▶ TASK PROMPT:
From the entries below, output the line with "X261459999Y-52820000D03*" and each following line up to and including the line with "X261420000Y-191440000D03*", exactly as written.

▶ THE DATA:

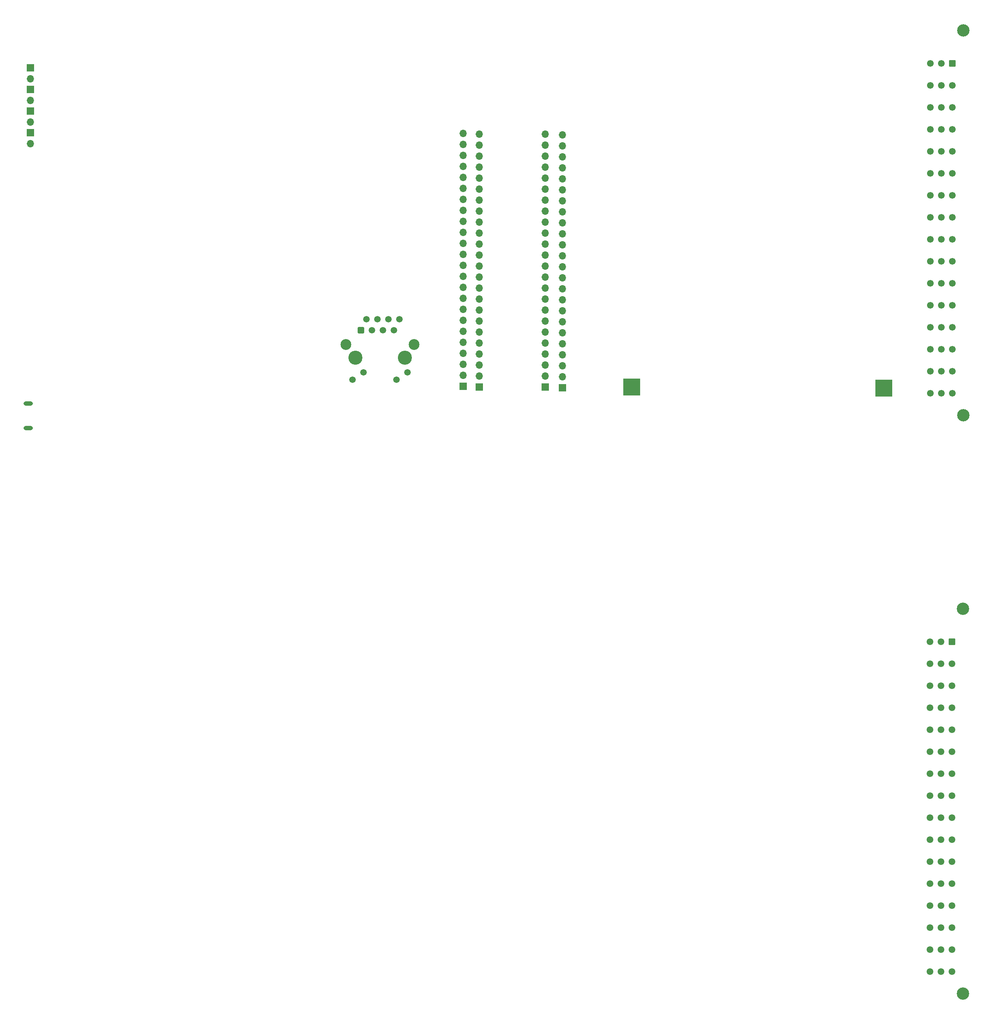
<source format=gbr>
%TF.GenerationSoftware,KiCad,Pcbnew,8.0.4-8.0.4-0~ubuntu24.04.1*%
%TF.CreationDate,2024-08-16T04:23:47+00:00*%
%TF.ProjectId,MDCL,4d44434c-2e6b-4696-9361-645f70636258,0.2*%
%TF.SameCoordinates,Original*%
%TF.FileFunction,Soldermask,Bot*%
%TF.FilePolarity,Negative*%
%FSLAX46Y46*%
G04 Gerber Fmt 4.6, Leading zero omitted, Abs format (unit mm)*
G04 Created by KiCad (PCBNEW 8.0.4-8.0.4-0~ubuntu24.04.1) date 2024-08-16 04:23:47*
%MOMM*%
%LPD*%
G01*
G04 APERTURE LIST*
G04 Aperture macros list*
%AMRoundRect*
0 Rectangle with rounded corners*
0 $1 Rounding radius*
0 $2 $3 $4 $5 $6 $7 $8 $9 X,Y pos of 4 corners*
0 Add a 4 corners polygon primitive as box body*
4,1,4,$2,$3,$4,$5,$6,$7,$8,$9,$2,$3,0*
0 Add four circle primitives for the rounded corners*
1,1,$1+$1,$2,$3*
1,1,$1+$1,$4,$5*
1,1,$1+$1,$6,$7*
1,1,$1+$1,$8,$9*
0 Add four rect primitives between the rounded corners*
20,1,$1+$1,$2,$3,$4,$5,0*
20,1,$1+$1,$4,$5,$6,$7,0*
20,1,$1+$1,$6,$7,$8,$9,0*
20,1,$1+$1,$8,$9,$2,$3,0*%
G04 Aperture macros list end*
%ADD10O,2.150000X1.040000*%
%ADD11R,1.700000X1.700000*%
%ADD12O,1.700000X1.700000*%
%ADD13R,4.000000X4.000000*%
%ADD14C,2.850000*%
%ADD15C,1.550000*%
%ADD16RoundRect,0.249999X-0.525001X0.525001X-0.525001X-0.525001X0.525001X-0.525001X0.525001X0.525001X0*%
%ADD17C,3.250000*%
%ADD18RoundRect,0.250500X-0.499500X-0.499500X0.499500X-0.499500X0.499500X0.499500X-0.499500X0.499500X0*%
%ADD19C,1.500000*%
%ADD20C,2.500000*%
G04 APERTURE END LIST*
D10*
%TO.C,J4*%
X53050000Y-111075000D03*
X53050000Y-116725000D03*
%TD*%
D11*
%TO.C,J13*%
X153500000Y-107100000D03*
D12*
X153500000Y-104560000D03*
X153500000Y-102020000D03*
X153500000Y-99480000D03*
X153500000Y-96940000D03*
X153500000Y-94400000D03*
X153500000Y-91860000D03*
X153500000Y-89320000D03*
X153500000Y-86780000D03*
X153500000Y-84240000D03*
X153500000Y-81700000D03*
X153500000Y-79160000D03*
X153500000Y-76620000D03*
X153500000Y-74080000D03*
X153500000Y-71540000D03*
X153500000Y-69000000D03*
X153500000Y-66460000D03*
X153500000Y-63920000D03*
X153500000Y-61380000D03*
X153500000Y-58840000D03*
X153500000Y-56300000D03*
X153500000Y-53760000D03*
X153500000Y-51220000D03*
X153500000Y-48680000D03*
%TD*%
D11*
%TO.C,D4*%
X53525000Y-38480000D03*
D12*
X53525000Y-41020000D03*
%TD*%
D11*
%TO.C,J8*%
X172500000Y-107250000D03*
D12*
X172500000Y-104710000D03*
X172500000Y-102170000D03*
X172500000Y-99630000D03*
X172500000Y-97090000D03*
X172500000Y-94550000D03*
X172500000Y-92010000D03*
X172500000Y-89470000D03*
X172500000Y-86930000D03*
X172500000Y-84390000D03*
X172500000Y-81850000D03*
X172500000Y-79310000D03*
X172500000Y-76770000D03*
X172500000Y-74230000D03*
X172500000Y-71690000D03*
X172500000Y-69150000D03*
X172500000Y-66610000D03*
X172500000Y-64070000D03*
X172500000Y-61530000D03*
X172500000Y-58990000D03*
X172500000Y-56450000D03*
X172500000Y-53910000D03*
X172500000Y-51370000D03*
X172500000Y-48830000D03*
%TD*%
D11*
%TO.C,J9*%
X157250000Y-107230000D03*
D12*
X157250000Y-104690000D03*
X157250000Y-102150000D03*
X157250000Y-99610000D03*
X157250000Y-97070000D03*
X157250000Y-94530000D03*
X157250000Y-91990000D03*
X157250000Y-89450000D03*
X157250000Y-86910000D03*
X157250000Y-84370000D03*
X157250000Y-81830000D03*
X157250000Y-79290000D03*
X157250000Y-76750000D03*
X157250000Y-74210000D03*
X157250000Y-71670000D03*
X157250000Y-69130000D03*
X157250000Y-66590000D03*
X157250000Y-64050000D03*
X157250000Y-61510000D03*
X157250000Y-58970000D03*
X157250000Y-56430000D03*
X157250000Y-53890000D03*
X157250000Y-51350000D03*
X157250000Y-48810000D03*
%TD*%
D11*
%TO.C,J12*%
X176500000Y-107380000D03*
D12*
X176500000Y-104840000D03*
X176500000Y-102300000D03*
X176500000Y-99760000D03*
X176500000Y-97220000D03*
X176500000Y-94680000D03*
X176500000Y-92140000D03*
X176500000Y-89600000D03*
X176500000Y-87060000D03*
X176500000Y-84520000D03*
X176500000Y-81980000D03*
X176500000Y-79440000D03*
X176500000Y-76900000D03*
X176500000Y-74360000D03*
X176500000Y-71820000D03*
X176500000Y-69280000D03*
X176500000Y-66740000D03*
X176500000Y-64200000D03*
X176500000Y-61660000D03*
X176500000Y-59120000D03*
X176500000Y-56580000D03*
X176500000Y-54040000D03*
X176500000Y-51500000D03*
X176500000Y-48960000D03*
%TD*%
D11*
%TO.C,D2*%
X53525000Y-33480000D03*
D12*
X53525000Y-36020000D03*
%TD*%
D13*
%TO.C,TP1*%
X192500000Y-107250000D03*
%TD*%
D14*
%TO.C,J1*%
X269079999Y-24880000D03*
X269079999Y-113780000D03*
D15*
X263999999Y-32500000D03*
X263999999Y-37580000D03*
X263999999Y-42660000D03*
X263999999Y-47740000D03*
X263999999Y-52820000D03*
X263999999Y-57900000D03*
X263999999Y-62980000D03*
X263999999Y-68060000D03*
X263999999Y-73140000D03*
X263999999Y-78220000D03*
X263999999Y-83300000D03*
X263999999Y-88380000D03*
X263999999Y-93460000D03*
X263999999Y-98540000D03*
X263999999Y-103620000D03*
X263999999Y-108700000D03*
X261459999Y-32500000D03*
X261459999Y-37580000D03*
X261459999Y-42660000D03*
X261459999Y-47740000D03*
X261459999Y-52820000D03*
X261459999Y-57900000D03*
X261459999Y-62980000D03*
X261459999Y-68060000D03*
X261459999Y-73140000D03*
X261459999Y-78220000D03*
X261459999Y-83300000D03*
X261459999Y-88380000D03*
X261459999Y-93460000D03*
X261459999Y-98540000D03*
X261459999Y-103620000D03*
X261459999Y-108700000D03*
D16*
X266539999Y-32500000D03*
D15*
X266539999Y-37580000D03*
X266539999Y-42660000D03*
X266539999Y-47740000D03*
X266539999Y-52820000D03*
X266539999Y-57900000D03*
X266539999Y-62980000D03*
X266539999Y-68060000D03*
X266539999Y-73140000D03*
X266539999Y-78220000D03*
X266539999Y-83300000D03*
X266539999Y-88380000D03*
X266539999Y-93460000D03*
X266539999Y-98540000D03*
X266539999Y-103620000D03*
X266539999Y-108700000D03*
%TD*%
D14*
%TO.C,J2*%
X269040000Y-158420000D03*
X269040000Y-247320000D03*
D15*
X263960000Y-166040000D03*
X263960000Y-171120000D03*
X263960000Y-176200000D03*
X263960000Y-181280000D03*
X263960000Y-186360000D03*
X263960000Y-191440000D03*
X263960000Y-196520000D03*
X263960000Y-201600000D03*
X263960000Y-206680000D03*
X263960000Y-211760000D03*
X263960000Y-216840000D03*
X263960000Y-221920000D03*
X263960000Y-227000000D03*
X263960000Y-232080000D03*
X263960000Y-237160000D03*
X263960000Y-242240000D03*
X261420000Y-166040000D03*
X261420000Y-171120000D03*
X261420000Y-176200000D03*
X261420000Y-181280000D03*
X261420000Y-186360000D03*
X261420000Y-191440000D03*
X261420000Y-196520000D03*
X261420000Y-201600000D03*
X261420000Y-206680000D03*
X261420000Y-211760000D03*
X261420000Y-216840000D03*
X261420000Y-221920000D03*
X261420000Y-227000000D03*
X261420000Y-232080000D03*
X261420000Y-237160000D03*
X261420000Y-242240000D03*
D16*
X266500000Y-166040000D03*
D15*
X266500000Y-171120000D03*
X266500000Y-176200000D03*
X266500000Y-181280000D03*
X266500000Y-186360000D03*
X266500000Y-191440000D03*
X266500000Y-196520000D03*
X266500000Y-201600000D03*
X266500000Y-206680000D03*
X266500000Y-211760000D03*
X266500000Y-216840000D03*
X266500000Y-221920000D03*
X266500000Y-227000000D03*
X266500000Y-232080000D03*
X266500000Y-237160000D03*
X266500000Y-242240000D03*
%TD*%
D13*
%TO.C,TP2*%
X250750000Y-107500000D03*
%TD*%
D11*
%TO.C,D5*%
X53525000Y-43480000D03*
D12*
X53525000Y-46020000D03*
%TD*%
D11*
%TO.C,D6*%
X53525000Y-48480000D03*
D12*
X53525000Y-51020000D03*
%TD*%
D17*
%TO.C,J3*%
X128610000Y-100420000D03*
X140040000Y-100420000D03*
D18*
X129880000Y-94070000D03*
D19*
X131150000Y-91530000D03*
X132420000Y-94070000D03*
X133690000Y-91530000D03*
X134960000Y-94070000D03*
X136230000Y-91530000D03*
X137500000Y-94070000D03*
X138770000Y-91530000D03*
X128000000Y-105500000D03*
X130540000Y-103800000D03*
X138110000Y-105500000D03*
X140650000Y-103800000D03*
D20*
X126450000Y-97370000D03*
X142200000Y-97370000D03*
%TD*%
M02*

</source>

▶ SOLUTION TO THIS EXERCISE:
X261459999Y-52820000D03*
X261459999Y-57900000D03*
X261459999Y-62980000D03*
X261459999Y-68060000D03*
X261459999Y-73140000D03*
X261459999Y-78220000D03*
X261459999Y-83300000D03*
X261459999Y-88380000D03*
X261459999Y-93460000D03*
X261459999Y-98540000D03*
X261459999Y-103620000D03*
X261459999Y-108700000D03*
D16*
X266539999Y-32500000D03*
D15*
X266539999Y-37580000D03*
X266539999Y-42660000D03*
X266539999Y-47740000D03*
X266539999Y-52820000D03*
X266539999Y-57900000D03*
X266539999Y-62980000D03*
X266539999Y-68060000D03*
X266539999Y-73140000D03*
X266539999Y-78220000D03*
X266539999Y-83300000D03*
X266539999Y-88380000D03*
X266539999Y-93460000D03*
X266539999Y-98540000D03*
X266539999Y-103620000D03*
X266539999Y-108700000D03*
%TD*%
D14*
%TO.C,J2*%
X269040000Y-158420000D03*
X269040000Y-247320000D03*
D15*
X263960000Y-166040000D03*
X263960000Y-171120000D03*
X263960000Y-176200000D03*
X263960000Y-181280000D03*
X263960000Y-186360000D03*
X263960000Y-191440000D03*
X263960000Y-196520000D03*
X263960000Y-201600000D03*
X263960000Y-206680000D03*
X263960000Y-211760000D03*
X263960000Y-216840000D03*
X263960000Y-221920000D03*
X263960000Y-227000000D03*
X263960000Y-232080000D03*
X263960000Y-237160000D03*
X263960000Y-242240000D03*
X261420000Y-166040000D03*
X261420000Y-171120000D03*
X261420000Y-176200000D03*
X261420000Y-181280000D03*
X261420000Y-186360000D03*
X261420000Y-191440000D03*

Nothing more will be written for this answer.